[Data provided]

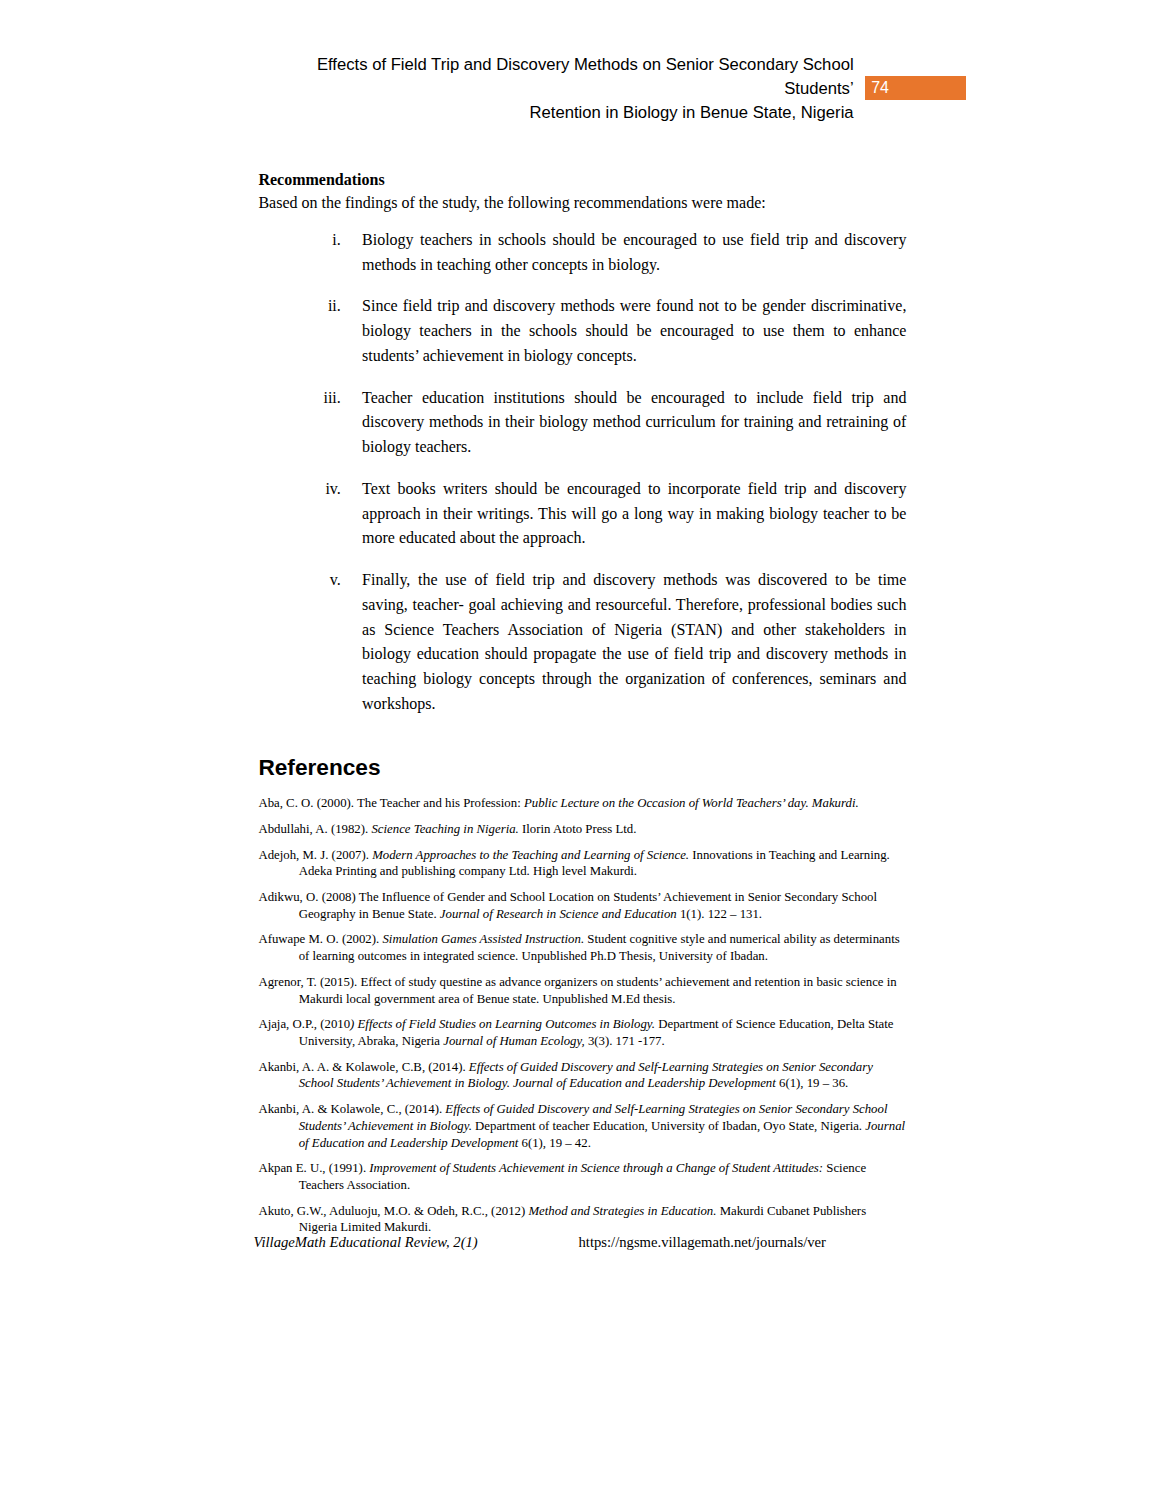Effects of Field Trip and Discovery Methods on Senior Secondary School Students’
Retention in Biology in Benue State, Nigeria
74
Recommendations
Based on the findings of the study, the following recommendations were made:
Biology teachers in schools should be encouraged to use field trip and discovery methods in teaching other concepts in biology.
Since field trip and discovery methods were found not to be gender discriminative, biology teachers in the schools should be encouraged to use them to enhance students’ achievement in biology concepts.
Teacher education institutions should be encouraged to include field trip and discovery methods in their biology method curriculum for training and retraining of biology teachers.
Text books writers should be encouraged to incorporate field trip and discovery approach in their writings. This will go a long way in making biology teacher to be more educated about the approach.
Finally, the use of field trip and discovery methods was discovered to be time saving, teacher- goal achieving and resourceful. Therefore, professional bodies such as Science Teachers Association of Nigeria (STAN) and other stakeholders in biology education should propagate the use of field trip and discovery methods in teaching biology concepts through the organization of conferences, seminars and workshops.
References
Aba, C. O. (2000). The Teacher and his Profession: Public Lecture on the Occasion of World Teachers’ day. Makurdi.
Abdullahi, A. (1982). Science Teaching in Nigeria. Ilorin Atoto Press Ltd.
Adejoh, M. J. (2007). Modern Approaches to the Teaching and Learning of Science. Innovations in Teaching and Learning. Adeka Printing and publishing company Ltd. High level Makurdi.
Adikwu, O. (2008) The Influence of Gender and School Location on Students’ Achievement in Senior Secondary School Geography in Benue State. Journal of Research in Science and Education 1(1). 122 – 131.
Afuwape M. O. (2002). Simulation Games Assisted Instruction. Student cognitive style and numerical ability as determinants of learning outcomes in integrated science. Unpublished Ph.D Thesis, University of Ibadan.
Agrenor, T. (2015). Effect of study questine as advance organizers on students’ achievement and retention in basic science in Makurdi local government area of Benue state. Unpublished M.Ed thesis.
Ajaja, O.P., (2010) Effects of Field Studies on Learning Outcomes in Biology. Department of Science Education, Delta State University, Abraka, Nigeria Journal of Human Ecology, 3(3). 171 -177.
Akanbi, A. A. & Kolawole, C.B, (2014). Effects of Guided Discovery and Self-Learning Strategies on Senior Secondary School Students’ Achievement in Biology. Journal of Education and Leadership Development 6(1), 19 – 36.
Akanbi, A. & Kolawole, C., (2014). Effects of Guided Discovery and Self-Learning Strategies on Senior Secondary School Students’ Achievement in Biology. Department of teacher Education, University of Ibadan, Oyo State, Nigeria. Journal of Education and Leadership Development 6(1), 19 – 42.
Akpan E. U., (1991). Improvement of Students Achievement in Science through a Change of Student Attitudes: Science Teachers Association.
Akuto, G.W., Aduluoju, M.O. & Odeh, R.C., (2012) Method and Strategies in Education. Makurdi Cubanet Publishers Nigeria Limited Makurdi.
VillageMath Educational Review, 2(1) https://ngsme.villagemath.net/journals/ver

[/Data provided]
[Data provided]

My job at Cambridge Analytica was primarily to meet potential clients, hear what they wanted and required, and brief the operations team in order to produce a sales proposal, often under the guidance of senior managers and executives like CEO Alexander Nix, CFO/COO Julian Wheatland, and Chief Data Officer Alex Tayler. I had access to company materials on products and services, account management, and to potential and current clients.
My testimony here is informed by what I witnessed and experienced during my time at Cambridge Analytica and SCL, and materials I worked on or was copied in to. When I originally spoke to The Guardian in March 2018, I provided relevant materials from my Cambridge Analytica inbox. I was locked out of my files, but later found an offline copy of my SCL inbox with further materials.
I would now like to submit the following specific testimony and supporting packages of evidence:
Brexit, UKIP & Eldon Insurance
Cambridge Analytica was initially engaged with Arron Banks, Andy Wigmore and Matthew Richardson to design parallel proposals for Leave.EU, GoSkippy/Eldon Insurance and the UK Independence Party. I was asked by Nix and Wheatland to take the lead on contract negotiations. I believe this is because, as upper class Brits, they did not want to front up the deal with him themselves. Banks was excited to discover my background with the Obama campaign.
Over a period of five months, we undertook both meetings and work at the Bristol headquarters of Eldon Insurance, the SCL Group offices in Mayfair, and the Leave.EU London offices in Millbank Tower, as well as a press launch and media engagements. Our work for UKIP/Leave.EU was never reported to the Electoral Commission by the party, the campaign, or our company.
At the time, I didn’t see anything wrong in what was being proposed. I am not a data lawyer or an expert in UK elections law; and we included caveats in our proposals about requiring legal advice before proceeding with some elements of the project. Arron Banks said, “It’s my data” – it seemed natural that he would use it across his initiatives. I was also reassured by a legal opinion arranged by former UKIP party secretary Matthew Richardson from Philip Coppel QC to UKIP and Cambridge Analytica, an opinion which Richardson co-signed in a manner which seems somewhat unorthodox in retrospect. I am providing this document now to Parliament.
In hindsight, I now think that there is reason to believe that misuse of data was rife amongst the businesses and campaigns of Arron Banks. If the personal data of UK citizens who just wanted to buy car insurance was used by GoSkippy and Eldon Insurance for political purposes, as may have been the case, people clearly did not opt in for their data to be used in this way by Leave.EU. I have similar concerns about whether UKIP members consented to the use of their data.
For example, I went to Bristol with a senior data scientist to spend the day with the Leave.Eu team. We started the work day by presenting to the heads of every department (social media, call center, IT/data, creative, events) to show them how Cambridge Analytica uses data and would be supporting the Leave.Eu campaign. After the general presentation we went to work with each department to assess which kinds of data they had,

[/Data provided]

• Your objective: Only the lines from the one containing "Abdullahi, A. (1982)." through the one containing "Adikwu, O. (2008)" are to be retyped, both boundary lines included, with no other material.

• Result:
Abdullahi, A. (1982). Science Teaching in Nigeria. Ilorin Atoto Press Ltd.
Adejoh, M. J. (2007). Modern Approaches to the Teaching and Learning of Science. Innovations in Teaching and Learning. Adeka Printing and publishing company Ltd. High level Makurdi.
Adikwu, O. (2008) The Influence of Gender and School Location on Students’ Achievement in Senior Secondary School Geography in Benue State. Journal of Research in Science and Education 1(1). 122 – 131.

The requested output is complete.